It also should be noted which companies do not have to sign a license. Implementation providers (companies providing chipsets, board assemblies other than to end users, firmware code, software development kits, reference design hardware, and similar non-end-user products) are not required to execute a license. Users of end-user products (not limited to consumers), such as broadcasters, cable service providers, Internet service providers, and any other entity who only utilizes an MPEG-4 AVC-enabled product and does not replicate content or manufacture and/or distribute products containing MPEG-4 AVC technology, are also not required to execute a license. On the “who has to sign” side of things, companies engaged in the manufacturing of end-user products, replicating (for physical media), and those companies conducting transactions (for non-physical distribution) with regard to content that is subject to the replication fees, have to execute licenses.

The proposed license structure includes an initial license fee payment of USD 15,000, which will not be deducted from any royalty payments in the future. For companies with less than USD 2,000,000 per year in revenues, there are hardship terms available.

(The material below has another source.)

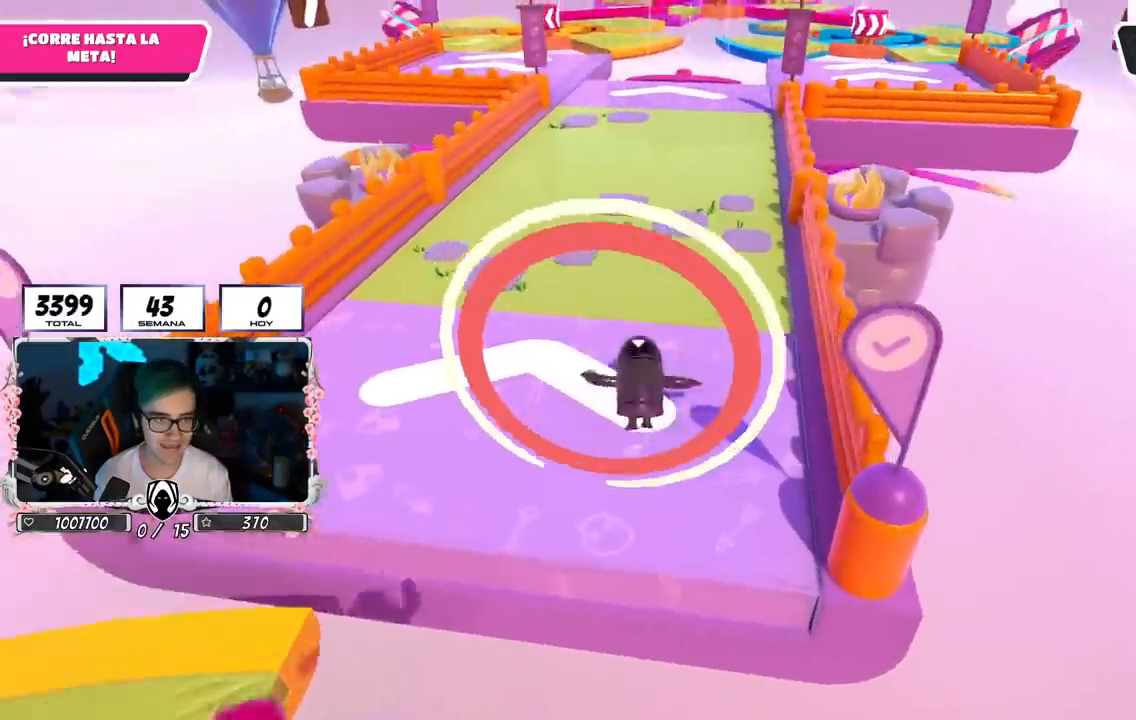
{"buttons": [], "left_stick": "up", "right_stick": "up", "events": [[50, "right_stick", "down-right"], [134, "right_stick", "center"], [434, "right_stick", "up"]]}
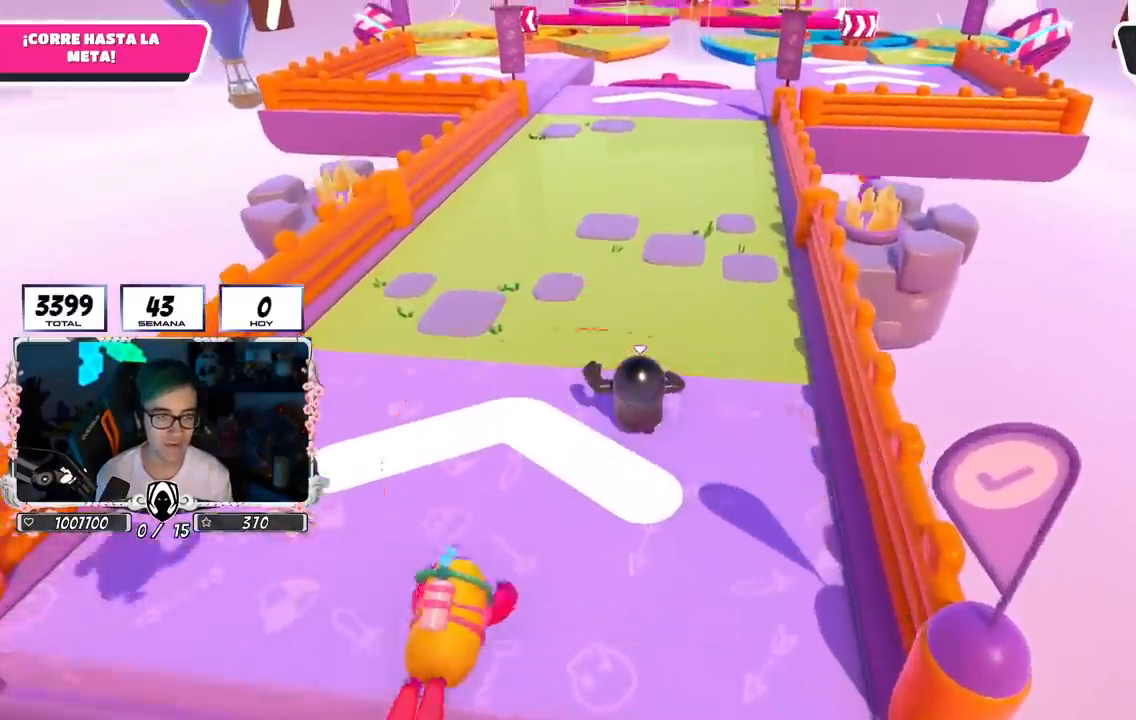
{"buttons": [], "left_stick": "up", "right_stick": "center", "events": [[83, "right_stick", "center"], [400, "right_stick", "down-right"], [483, "right_stick", "center"]]}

Also, there is a so-called “Threshold Royalty Free Program,” which is designed for companies that manufacture and/or distribute less than 50,000 devices/products per year (that would be subject to the payment of royalties) and who, in this context, generate less than USD 500,000 of annual revenues from the combination of the aforementioned distributed devices/products and revenues generated through the sale/rent of content (that is subject to replication fees). For companies that would qualify under these provisions, no initial fee nor payment of royalties for devices/products or replication fees apply. Although this program does not require specific product or revenue reports, it may require an annual certification to verify that the use remained under the stipulated limits. In addition, companies participating in this program need to notify the administrator when these limits are being exceeded.

In addition, there are two categories of royalties—the first one is for encoders/decoders and the second for what is referred to as replications.

Encoder/Decoder Royalties

Encoder/Decoder, permanent end-user product—The royalty fee amounts to USD 0.25 per licensed product. The number of encoders and/or decoders with any single product is not limited, provided that they are not purchased separately. A permanent end-user product is defined as being able to decode content or use the decoder for not more than 20 decodes and/or 30 days after the first use.

Decoder, temporary end-user product—The royalty fee amounts to USD 0.0025 per licensed product. A temporary decoder is defined as being provided with content and intended to solely support decoding of that particular content. The temporary decoder must cease to function after not more than 20 decodes and not more than 30 days after the first use of the decoder.

Encoder/Decoder royalty cap—There is a provision for companies called an “enterprise cap” relating to licensed product royalties in the amount of USD 2,500,000 per year for the sale of all products. Excluded from this provision is PC software that is only sold through PC OEMs (Original Equipment Manufacturer) and which is installed by these OEMs on the storage medium of a PC. For companies selling its PC software through a PC OEM distribution channel, the enterprise cap for licensed product royalties is USD 4,000,000 per year. Alternatively, PC OEMs have the option to pay royalties for their hardware product, rather than the company that supplies the PC software paying separately for the installed software products. In this case, the standard enterprise cap as mentioned above would apply. In the event that a company opts for the enterprise cap at the beginning of the annual licensing period, it does not need to provide specific royalty reports.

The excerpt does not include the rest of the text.